**To-do item:**
Can you reproduce every line of the data below, character for character?
[[ Available data open ]]
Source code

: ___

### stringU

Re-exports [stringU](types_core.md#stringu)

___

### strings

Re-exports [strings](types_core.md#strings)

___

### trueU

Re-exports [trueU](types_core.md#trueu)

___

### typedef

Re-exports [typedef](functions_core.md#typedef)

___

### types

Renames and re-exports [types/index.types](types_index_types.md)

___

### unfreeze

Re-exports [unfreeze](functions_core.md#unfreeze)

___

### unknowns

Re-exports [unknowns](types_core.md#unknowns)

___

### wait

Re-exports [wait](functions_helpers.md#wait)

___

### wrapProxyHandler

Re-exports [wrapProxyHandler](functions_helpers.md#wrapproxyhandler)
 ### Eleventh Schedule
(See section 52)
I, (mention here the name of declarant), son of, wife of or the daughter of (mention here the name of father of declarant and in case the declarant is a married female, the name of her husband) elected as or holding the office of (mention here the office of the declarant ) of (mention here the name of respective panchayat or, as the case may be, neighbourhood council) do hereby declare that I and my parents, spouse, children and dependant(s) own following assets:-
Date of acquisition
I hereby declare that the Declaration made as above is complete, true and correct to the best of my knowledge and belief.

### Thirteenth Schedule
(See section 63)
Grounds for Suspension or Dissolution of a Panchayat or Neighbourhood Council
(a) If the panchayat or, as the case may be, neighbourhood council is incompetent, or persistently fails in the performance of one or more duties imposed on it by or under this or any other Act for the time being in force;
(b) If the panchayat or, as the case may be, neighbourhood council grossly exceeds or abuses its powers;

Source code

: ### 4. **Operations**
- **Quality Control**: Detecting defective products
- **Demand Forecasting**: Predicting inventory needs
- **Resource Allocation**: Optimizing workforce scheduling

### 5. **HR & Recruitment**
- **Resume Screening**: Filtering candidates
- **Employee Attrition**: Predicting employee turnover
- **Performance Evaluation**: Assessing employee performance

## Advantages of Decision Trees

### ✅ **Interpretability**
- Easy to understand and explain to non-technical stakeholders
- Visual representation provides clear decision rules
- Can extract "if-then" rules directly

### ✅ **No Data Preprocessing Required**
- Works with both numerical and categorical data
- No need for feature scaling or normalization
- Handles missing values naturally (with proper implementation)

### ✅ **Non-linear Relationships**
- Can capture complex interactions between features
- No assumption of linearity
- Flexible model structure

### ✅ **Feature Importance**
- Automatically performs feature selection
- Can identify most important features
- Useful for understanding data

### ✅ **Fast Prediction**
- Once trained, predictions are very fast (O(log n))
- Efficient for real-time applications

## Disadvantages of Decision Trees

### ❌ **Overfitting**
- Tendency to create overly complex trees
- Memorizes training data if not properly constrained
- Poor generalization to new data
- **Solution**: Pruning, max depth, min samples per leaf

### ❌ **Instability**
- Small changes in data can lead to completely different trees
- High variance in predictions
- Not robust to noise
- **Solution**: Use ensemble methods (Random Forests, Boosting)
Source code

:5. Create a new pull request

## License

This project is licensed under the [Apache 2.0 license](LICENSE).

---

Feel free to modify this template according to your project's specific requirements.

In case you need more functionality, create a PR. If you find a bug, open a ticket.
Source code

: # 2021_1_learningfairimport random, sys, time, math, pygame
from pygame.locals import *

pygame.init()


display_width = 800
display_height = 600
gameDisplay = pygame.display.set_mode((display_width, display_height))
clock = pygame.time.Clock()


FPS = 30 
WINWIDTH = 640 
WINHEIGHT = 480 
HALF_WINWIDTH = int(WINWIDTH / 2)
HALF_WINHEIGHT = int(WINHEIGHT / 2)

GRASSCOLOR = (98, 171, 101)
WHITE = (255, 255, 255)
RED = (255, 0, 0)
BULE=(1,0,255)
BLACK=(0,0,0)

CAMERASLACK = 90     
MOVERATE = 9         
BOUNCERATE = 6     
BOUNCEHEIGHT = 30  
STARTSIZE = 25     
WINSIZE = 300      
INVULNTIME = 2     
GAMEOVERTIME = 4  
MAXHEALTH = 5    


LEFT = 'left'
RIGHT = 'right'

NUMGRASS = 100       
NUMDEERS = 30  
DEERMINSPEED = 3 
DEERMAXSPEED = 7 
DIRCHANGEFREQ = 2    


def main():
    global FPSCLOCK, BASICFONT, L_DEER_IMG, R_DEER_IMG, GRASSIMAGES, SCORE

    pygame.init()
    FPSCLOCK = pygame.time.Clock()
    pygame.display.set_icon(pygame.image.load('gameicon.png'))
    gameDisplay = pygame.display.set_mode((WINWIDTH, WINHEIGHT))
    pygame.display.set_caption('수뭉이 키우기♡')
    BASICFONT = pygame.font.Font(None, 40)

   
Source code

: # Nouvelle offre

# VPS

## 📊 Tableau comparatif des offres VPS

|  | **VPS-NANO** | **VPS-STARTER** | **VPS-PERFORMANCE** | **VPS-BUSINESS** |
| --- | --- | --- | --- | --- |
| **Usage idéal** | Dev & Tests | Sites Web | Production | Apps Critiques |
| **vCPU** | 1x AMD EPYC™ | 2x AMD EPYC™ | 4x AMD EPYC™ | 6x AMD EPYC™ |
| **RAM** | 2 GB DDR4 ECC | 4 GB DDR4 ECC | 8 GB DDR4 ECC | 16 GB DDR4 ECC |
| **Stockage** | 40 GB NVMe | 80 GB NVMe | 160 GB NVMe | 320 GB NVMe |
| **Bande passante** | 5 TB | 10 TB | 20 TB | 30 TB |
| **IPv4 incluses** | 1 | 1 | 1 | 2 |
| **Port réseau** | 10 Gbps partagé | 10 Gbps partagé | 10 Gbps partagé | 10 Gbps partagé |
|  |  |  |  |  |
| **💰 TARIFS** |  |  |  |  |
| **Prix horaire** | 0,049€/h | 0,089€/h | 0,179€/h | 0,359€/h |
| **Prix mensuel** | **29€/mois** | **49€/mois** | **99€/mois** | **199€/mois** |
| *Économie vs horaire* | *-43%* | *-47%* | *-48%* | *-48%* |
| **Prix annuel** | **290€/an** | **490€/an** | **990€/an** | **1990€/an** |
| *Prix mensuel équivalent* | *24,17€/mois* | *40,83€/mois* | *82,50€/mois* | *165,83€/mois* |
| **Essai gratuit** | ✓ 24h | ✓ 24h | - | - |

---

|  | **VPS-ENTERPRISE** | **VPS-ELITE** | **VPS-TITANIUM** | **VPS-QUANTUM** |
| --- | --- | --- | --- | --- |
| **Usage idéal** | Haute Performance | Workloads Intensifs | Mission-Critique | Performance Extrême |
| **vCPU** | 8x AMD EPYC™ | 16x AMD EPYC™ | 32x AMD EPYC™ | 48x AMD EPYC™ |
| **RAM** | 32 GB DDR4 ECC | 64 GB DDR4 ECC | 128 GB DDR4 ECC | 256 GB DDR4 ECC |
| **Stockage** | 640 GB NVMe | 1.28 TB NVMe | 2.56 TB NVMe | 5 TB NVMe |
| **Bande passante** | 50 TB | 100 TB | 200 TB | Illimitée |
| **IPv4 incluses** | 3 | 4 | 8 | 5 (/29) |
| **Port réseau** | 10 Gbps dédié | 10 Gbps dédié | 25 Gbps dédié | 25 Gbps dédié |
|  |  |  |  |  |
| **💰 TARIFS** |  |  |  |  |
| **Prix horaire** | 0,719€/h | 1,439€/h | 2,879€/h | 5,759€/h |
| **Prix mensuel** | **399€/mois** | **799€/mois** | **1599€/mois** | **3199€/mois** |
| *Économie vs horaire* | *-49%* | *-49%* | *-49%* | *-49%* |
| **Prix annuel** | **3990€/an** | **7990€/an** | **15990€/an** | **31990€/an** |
[[ Available data closed ]]
**Task answer:**
Source code

: ___

### stringU

Re-exports [stringU](types_core.md#stringu)

___

### strings

Re-exports [strings](types_core.md#strings)

___

### trueU

Re-exports [trueU](types_core.md#trueu)

___

### typedef

Re-exports [typedef](functions_core.md#typedef)

___

### types

Renames and re-exports [types/index.types](types_index_types.md)

___

### unfreeze

Re-exports [unfreeze](functions_core.md#unfreeze)

___

### unknowns

Re-exports [unknowns](types_core.md#unknowns)

___

### wait

Re-exports [wait](functions_helpers.md#wait)

___

### wrapProxyHandler

Re-exports [wrapProxyHandler](functions_helpers.md#wrapproxyhandler)
 ### Eleventh Schedule
(See section 52)
I, (mention here the name of declarant), son of, wife of or the daughter of (mention here the name of father of declarant and in case the declarant is a married female, the name of her husband) elected as or holding the office of (mention here the office of the declarant ) of (mention here the name of respective panchayat or, as the case may be, neighbourhood council) do hereby declare that I and my parents, spouse, children and dependant(s) own following assets:-
Date of acquisition
I hereby declare that the Declaration made as above is complete, true and correct to the best of my knowledge and belief.

### Thirteenth Schedule
(See section 63)
Grounds for Suspension or Dissolution of a Panchayat or Neighbourhood Council
(a) If the panchayat or, as the case may be, neighbourhood council is incompetent, or persistently fails in the performance of one or more duties imposed on it by or under this or any other Act for the time being in force;
(b) If the panchayat or, as the case may be, neighbourhood council grossly exceeds or abuses its powers;

Source code

: ### 4. **Operations**
- **Quality Control**: Detecting defective products
- **Demand Forecasting**: Predicting inventory needs
- **Resource Allocation**: Optimizing workforce scheduling

### 5. **HR & Recruitment**
- **Resume Screening**: Filtering candidates
- **Employee Attrition**: Predicting employee turnover
- **Performance Evaluation**: Assessing employee performance

## Advantages of Decision Trees

### ✅ **Interpretability**
- Easy to understand and explain to non-technical stakeholders
- Visual representation provides clear decision rules
- Can extract "if-then" rules directly

### ✅ **No Data Preprocessing Required**
- Works with both numerical and categorical data
- No need for feature scaling or normalization
- Handles missing values naturally (with proper implementation)

### ✅ **Non-linear Relationships**
- Can capture complex interactions between features
- No assumption of linearity
- Flexible model structure

### ✅ **Feature Importance**
- Automatically performs feature selection
- Can identify most important features
- Useful for understanding data

### ✅ **Fast Prediction**
- Once trained, predictions are very fast (O(log n))
- Efficient for real-time applications

## Disadvantages of Decision Trees

### ❌ **Overfitting**
- Tendency to create overly complex trees
- Memorizes training data if not properly constrained
- Poor generalization to new data
- **Solution**: Pruning, max depth, min samples per leaf

### ❌ **Instability**
- Small changes in data can lead to completely different trees
- High variance in predictions
- Not robust to noise
- **Solution**: Use ensemble methods (Random Forests, Boosting)
Source code

:5. Create a new pull request

## License

This project is licensed under the [Apache 2.0 license](LICENSE).

---

Feel free to modify this template according to your project's specific requirements.

In case you need more functionality, create a PR. If you find a bug, open a ticket.
Source code

: # 2021_1_learningfairimport random, sys, time, math, pygame
from pygame.locals import *

pygame.init()


display_width = 800
display_height = 600
gameDisplay = pygame.display.set_mode((display_width, display_height))
clock = pygame.time.Clock()


FPS = 30 
WINWIDTH = 640 
WINHEIGHT = 480 
HALF_WINWIDTH = int(WINWIDTH / 2)
HALF_WINHEIGHT = int(WINHEIGHT / 2)

GRASSCOLOR = (98, 171, 101)
WHITE = (255, 255, 255)
RED = (255, 0, 0)
BULE=(1,0,255)
BLACK=(0,0,0)

CAMERASLACK = 90     
MOVERATE = 9         
BOUNCERATE = 6     
BOUNCEHEIGHT = 30  
STARTSIZE = 25     
WINSIZE = 300      
INVULNTIME = 2     
GAMEOVERTIME = 4  
MAXHEALTH = 5    


LEFT = 'left'
RIGHT = 'right'

NUMGRASS = 100       
NUMDEERS = 30  
DEERMINSPEED = 3 
DEERMAXSPEED = 7 
DIRCHANGEFREQ = 2    


def main():
    global FPSCLOCK, BASICFONT, L_DEER_IMG, R_DEER_IMG, GRASSIMAGES, SCORE

    pygame.init()
    FPSCLOCK = pygame.time.Clock()
    pygame.display.set_icon(pygame.image.load('gameicon.png'))
    gameDisplay = pygame.display.set_mode((WINWIDTH, WINHEIGHT))
    pygame.display.set_caption('수뭉이 키우기♡')
    BASICFONT = pygame.font.Font(None, 40)

   
Source code

: # Nouvelle offre

# VPS

## 📊 Tableau comparatif des offres VPS

|  | **VPS-NANO** | **VPS-STARTER** | **VPS-PERFORMANCE** | **VPS-BUSINESS** |
| --- | --- | --- | --- | --- |
| **Usage idéal** | Dev & Tests | Sites Web | Production | Apps Critiques |
| **vCPU** | 1x AMD EPYC™ | 2x AMD EPYC™ | 4x AMD EPYC™ | 6x AMD EPYC™ |
| **RAM** | 2 GB DDR4 ECC | 4 GB DDR4 ECC | 8 GB DDR4 ECC | 16 GB DDR4 ECC |
| **Stockage** | 40 GB NVMe | 80 GB NVMe | 160 GB NVMe | 320 GB NVMe |
| **Bande passante** | 5 TB | 10 TB | 20 TB | 30 TB |
| **IPv4 incluses** | 1 | 1 | 1 | 2 |
| **Port réseau** | 10 Gbps partagé | 10 Gbps partagé | 10 Gbps partagé | 10 Gbps partagé |
|  |  |  |  |  |
| **💰 TARIFS** |  |  |  |  |
| **Prix horaire** | 0,049€/h | 0,089€/h | 0,179€/h | 0,359€/h |
| **Prix mensuel** | **29€/mois** | **49€/mois** | **99€/mois** | **199€/mois** |
| *Économie vs horaire* | *-43%* | *-47%* | *-48%* | *-48%* |
| **Prix annuel** | **290€/an** | **490€/an** | **990€/an** | **1990€/an** |
| *Prix mensuel équivalent* | *24,17€/mois* | *40,83€/mois* | *82,50€/mois* | *165,83€/mois* |
| **Essai gratuit** | ✓ 24h | ✓ 24h | - | - |

---

|  | **VPS-ENTERPRISE** | **VPS-ELITE** | **VPS-TITANIUM** | **VPS-QUANTUM** |
| --- | --- | --- | --- | --- |
| **Usage idéal** | Haute Performance | Workloads Intensifs | Mission-Critique | Performance Extrême |
| **vCPU** | 8x AMD EPYC™ | 16x AMD EPYC™ | 32x AMD EPYC™ | 48x AMD EPYC™ |
| **RAM** | 32 GB DDR4 ECC | 64 GB DDR4 ECC | 128 GB DDR4 ECC | 256 GB DDR4 ECC |
| **Stockage** | 640 GB NVMe | 1.28 TB NVMe | 2.56 TB NVMe | 5 TB NVMe |
| **Bande passante** | 50 TB | 100 TB | 200 TB | Illimitée |
| **IPv4 incluses** | 3 | 4 | 8 | 5 (/29) |
| **Port réseau** | 10 Gbps dédié | 10 Gbps dédié | 25 Gbps dédié | 25 Gbps dédié |
|  |  |  |  |  |
| **💰 TARIFS** |  |  |  |  |
| **Prix horaire** | 0,719€/h | 1,439€/h | 2,879€/h | 5,759€/h |
| **Prix mensuel** | **399€/mois** | **799€/mois** | **1599€/mois** | **3199€/mois** |
| *Économie vs horaire* | *-49%* | *-49%* | *-49%* | *-49%* |
| **Prix annuel** | **3990€/an** | **7990€/an** | **15990€/an** | **31990€/an** |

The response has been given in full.